Les réserves foncières sont là
Les deux initiateurs du projet ont évidemment sondé les principaux acteurs avant de se lancer. L’accueil est, disent-ils, enthousiaste, y compris auprès de potentiels investisseurs internationaux. La présence de KPMG peut représenter ici un atout très intéressant. “Nous avons une expérience de structuration et de présentation de ce genre de dossiers, confirme Julien Stocq.

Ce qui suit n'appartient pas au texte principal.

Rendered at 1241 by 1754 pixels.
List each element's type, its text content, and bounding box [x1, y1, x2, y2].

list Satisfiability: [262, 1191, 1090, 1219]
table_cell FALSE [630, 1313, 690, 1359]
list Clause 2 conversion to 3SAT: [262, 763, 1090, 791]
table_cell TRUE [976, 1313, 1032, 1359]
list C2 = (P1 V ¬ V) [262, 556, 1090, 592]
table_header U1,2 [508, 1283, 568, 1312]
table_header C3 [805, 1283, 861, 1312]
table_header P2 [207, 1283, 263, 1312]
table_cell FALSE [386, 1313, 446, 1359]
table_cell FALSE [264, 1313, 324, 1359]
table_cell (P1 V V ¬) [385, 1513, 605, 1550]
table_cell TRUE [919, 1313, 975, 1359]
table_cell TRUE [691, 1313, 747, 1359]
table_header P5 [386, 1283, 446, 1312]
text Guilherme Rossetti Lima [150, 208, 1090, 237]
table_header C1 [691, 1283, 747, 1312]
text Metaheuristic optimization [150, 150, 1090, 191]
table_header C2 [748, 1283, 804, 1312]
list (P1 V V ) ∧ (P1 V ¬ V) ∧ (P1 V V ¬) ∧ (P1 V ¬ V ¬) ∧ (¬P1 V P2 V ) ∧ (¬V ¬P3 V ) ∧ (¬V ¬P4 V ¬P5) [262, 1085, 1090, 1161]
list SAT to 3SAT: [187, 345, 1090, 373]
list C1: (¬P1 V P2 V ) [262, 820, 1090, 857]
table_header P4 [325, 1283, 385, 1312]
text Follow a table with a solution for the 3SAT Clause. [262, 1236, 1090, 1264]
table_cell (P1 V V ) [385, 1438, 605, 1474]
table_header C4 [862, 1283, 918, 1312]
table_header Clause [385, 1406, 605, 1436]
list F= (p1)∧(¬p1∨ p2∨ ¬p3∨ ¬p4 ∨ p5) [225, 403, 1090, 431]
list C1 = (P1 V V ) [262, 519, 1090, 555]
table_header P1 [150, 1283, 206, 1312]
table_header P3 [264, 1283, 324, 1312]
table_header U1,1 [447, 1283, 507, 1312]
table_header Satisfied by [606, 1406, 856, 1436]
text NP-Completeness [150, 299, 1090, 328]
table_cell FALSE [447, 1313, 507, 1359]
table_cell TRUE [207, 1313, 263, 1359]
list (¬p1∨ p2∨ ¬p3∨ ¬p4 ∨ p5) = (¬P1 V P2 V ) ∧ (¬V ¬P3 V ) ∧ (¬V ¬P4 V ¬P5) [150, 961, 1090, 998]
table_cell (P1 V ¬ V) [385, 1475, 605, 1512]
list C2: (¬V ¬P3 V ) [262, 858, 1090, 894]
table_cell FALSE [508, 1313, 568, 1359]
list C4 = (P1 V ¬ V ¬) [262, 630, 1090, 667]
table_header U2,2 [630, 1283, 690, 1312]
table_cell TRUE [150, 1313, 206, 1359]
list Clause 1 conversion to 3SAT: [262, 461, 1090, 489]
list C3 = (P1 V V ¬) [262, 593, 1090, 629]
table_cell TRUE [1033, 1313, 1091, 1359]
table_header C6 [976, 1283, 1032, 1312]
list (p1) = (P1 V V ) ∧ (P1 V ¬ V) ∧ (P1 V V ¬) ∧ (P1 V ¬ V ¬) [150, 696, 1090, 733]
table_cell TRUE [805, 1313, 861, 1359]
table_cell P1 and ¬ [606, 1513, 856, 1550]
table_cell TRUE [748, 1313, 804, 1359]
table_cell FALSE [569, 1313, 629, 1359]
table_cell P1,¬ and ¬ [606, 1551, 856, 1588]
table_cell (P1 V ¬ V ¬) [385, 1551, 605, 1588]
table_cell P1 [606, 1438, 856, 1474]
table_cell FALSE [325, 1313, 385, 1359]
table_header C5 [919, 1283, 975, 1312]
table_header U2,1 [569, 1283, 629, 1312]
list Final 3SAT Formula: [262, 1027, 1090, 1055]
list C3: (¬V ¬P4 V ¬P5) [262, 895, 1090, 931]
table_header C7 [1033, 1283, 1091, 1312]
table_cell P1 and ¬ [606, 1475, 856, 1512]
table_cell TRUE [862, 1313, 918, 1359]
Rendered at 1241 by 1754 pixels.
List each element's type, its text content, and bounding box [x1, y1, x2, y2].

Nous avons une pratique au niveau mondial dans le monde du deal, cela peut rassurer certains groupes.”
Tout cela, c’est très bien, mais si le projet décolle comme ses promoteurs l’espèrent, le Biopark dispose-t-il des réserves foncières nécessaires pour passer de 3.000 à 10.000 personnes? Le site se donne en tout cas de l’air avec la construction d’un bâtiment de 25.000 m2, qui doublera la capacité du campus. Il devrait être achevé pour la fin de l’année prochaine.
“Nous planchons déjà sur un sixième incubateur et nous comptons récupérer des bâtiments de l’aéropole, confie Dominique Demonté. On l’oublie parfois mais le Biopark est polycentrique avec l’IRE à Fleurus, les développements d’Univercells à Jumet, Quality Assistance à Thuin, le centre d’innovation médicale à l’hôpital Marie Curie et pourquoi pas, demain, des infrastructures au Grand hôpital de Charleroi. Nous disposons donc de nombreuses zones de développement.”